Par exemple, en raison de la façon dont le gaz semble sortir d’un disque protoplanétaire, il est vrai qu’une fois le gaz disparu, seules des planètes rocheuses peuvent se former. Il est également vrai que les mondes gazeux, et en particulier les géantes gazeuses, sont plus susceptibles d’apparaître dans les zones extérieures d’un système planétaire. Il a tendance à y avoir une masse plus générale dans les régions extérieures d’un disque protoplanétaire, conduisant ainsi à des planètes plus massives dans leur ensemble – qui incluraient des géantes gazeuses de type Jupiter. De plus, les stars hôtes elles-mêmes ont leur mot à dire en la matière.
« Les planètes rocheuses très proches de l’étoile auront très peu ou pas d’atmosphère [like Mercury] », car il sera éliminé par les photons de haute énergie du soleil – semblable à la photoévaporation », a déclaré Bajaj. « Pour les géantes gazeuses, si elles se forment près de l’étoile, il est possible qu’elles trouvent un équilibre entre leur gaz et le l’énergie du soleil. »
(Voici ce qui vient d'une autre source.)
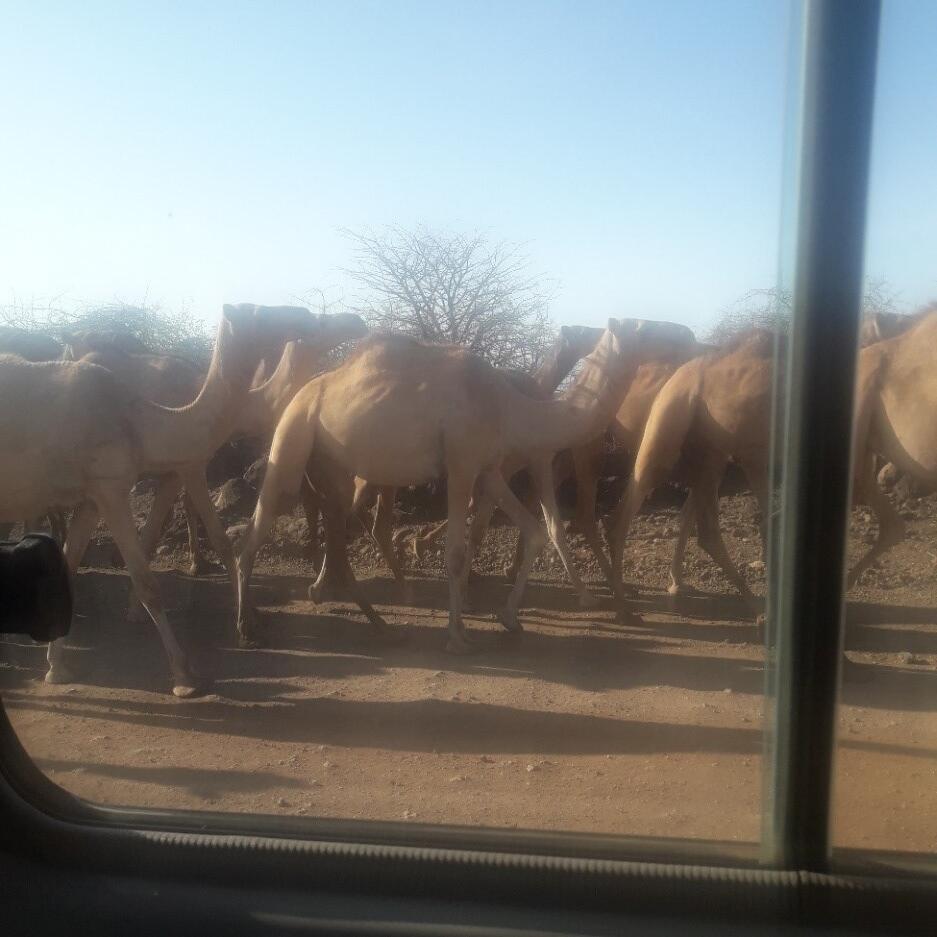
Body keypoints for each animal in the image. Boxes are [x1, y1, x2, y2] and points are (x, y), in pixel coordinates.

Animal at [0, 304, 330, 692]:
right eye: (261, 312)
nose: (309, 316)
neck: (142, 421)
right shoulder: (113, 487)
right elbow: (148, 582)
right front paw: (185, 675)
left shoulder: (92, 498)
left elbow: (68, 567)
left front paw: (56, 668)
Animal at [234, 314, 696, 652]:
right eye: (644, 326)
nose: (687, 334)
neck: (511, 405)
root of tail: (302, 392)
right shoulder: (460, 463)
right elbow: (456, 552)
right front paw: (458, 634)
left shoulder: (488, 468)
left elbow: (534, 530)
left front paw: (510, 618)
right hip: (294, 434)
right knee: (262, 522)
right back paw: (247, 624)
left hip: (332, 462)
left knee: (336, 522)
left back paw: (362, 614)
Et enfin, même si cela semble extrêmement cliché à dire à ce stade, tout cela témoigne de la façon dont le télescope spatial James Webb révolutionne notre compréhension de l’univers. Sa sensibilité infrarouge est certes immense, mais bon nombre de ses découvertes doivent elles-mêmes à l’ensemble des travaux déjà disponibles sur lesquels s’appuyer – la bibliothèque d’articles qui a aidé les scientifiques à décider où, précisément, le JWST devrait chercher.
« Nous nous appuyons réellement sur les épaules de géants et de télescopes géants », a déclaré Bajaj.
L’étude a été publiée le 4 mars dans The Astronomical Journal.